Istio is the perfect complement to Kubernetes. An elegant and complete networking solution, that also provides log management and monitoring on several platforms (Prometheus, Grafana, Jaeger, Servicegraph, etc.), which is directly integrated into its “control plane”.
In the first part of the articlewe discussed traffic management and monitoring.
Cluster with Istio
Kubernetes, by default, comes without some controllers. Ingress Controller and NetworkPolicy Controller, are some of them. This is one of the drawbacks of using Kubernetes on bare metal; that you have to adapt it to the control plane in which you run. And, that’s why solutions like GKE or EKS are so popular.
In GKE, Istio can be enabled/installed upon clustr creating. But GKE already has GCLB, which is Google’s Kubernetes Ingress Controller, and Calico can be installed, just like Istio; when creating the cluster, as NetworkPolicy Controller. Let’s see what is the difference between using these controllers and Istio.
With GCLB and an Ingress type object we have a layer 7 Load Balancer. We can redirect traffic to one service or another, depending on the host and the path of the request. This is a one-to-one mapping. The same request will always be redirected to the same service, which will go to the same set of pods (backends).
This is a somewhat rigid way of managing traffic. For example, to redirect 5% of the traffic to a “canary” version of the application, you would have to create 1 “canary” pod for every 19 of the main application, and configure them to be targeted by the same service. Although you do not need 20 pods to support the traffic, to get the desired 95-5, it is the only way.
With Istio, this is quite comfortable. What Istio does is to add another jump between the service and the backend, giving considerable flexibility. You can define as many “sub-services” as necessary, in which case the service would make a homogeneous load balancing between the backends of each “sub-service”, and if we wanted to redirect 5% of the traffic to the backends of a specific “sub-service”, we would define it explicitly, when creating it.
In the figure above, Service 1 has two versions. If not explicitly specified, the traffic will be sent equally to the two versions. Service 2 will send 95% of the requests to version 1, and 5% to version 2. Thus, with 3 backends, you can get a “canary” version, without complication.
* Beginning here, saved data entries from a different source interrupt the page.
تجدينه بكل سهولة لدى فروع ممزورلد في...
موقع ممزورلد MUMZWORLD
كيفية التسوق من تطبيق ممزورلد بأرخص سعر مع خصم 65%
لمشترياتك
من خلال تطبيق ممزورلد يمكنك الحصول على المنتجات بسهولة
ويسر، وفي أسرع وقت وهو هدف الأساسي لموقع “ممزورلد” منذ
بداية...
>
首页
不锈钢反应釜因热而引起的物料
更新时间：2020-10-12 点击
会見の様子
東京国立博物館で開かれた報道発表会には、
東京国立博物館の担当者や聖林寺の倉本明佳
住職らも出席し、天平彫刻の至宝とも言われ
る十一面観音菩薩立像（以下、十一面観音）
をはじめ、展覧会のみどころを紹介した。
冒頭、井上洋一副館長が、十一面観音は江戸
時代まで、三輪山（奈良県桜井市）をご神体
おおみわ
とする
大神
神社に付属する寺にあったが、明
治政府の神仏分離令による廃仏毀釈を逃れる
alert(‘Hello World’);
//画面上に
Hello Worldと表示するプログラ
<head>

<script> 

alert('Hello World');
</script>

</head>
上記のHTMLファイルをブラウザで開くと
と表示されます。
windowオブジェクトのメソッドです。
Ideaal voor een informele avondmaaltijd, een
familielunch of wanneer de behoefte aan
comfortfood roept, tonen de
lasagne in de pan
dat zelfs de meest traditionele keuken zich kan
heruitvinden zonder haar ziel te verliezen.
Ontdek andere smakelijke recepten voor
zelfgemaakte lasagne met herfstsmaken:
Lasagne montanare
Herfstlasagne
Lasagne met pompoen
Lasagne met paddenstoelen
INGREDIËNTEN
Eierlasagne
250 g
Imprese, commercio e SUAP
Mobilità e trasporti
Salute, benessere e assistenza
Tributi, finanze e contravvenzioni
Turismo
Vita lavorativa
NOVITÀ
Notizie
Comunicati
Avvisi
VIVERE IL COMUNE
It is also possible to configure this behavior with headers. For example, you can force requests from an iPhone to be redirected to one version of the application, while requests from an Android are handled by another one. The concept of “sub-service”, in Istio, is the subset of a host, that is specified in a VirtualService.
NetworkPolicies are cluster internal rules with respect of who can “talk” to who. The NetworkPolicy object allows to group a set of pods by their label and enforce ingress, egress, or both policies. The policy is applied by denying all traffic to the set of selected pods, and allowing alny what has been configured; that can be from three sources:
- Pods de un namespace. Any pod that has been created in a specific namespace, can communicate with the set of pods.
- Pods with certain labels. Any pod, from any namespace, with certain labels, can communicate with the set of pods.
- Traffic from an IP block. Typically they would be internal IPs, not belonging to the cluster. They cloud be IPs internal to the cluster, but in that case it would be more convenient to focus it as the two previous points.
NetworkPolicies are quite robust objects, in Kubernetes, although not quite used. The only drawback is that the driver is third-party, and you have to search and install one.
In Istio, nothing is configured directly for this purpose, but it happens naturally; when configuring the routes. As Envoy proxies, within the mesh, are configured to accept traffic only from specific sources, the result is similar, although with different approach.
The management of logs and the monitoring of Istio, in the way it is done, is new, so it can not really be compared with any other solution. Maybe with Stackdriver (within GCP), but they are of different magnitude, so we will not make that comparison in this article.
I personally find Istio a very comfortable and powerful tool to work with. Like a Swiss army knife. Even for medium and small clusters. The fact that the objects are integrated directly into Kubernetes, the flexibility of routing traffic, the enforcement of compliance policies, the logging and monitoring make Istio definitely to be considered adding to our toolbox.